The Daubert Double Standard -- Now In Print!

Check out my newest article, The Daubert Double Standard, now in print at the Michigan State Law Review.  Daubert has been an absolute disaster for the defense.  The now decade-plus old law was supposed to make it tougher to use so-called expert testimony at trial.  But the actual outcome was easy to predict: with regard to the state's evidence, nothing has changed.  The courts simply rubberstamp any pseudo-expert the state tries to use.  Worse yet, the courts impose the high Daubert hurdle on the defense, thus turning Daubert into a pro-state double standard.  In my study of all appellate and SCOW cases in roughly the first decade of Daubert, the state is 134-0 against the defense.  

You can find the article here.  You can find all of my articles here.  You can read the abstract for the article after the jump.  And for more on Daubert, see my U. Illinois L. Rev. Online article, Daubert Strategies for the Criminal Defense Bar.

Abstract

In theory, the Daubert reliability standard for the admissibility of expert testimony requires the judge to act as the gatekeeper and prevent pseudo-expertise from reaching the jury. And in criminal cases, Daubert is supposed to benefit the defense, as prosecutors employ the vast majority of such witnesses—many of whom are merely pro-state advocates masquerading as experts. However, many defense lawyers believe that, in practice, Daubert does nothing to protect defendants from these pseudo-experts and instead makes it more difficult for defendants to call their own legitimate experts. 

To test this informal hypothesis, I conducted an intra-state analysis of all Daubert appellate cases since Wisconsin adopted this federal standard in 2011. In the 68 cases consisting of 134 judicial decisions across all levels of the court system—trial courts, appellate courts, and the state supreme court—prosecutors have amassed an undefeated 134–0 record. Shockingly, regardless of the type of case, the type of expert, and the party calling the expert, the defense has never won a single Daubert decision at any level of the court system. 

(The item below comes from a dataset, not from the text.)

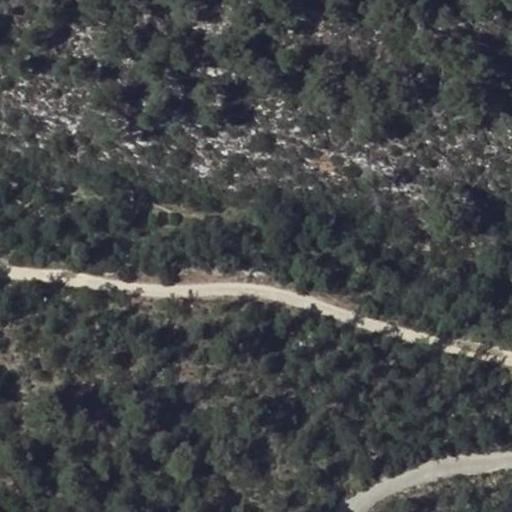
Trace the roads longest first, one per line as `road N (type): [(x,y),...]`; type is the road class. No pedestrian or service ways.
road 1 (track): [(511,362),(294,304),(106,286),(0,265)]
road 2 (track): [(355,511),(380,485),(511,459)]
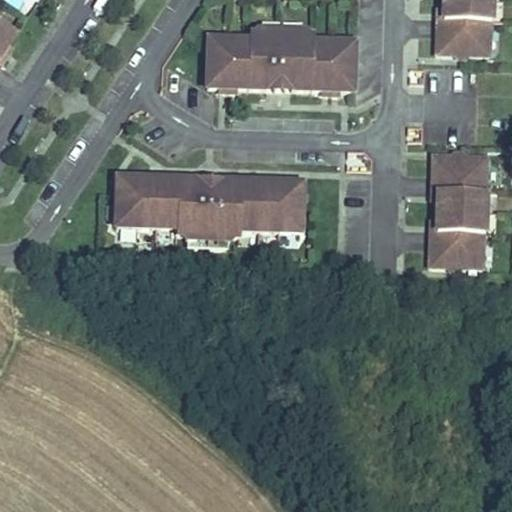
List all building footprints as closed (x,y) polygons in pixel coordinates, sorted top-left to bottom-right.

How can a standard that is supposed to benefit the defense produce a record where the prosecutor never loses? This Article goes inside the numbers and identifies eight pro-state judicial tactics on which the government’s towering 134–0 record is built. After exposing and explaining these blatant abuses of judicial discretion, this Article makes easy-to-implement reform recommendations to restore defendants to equal footing with the state.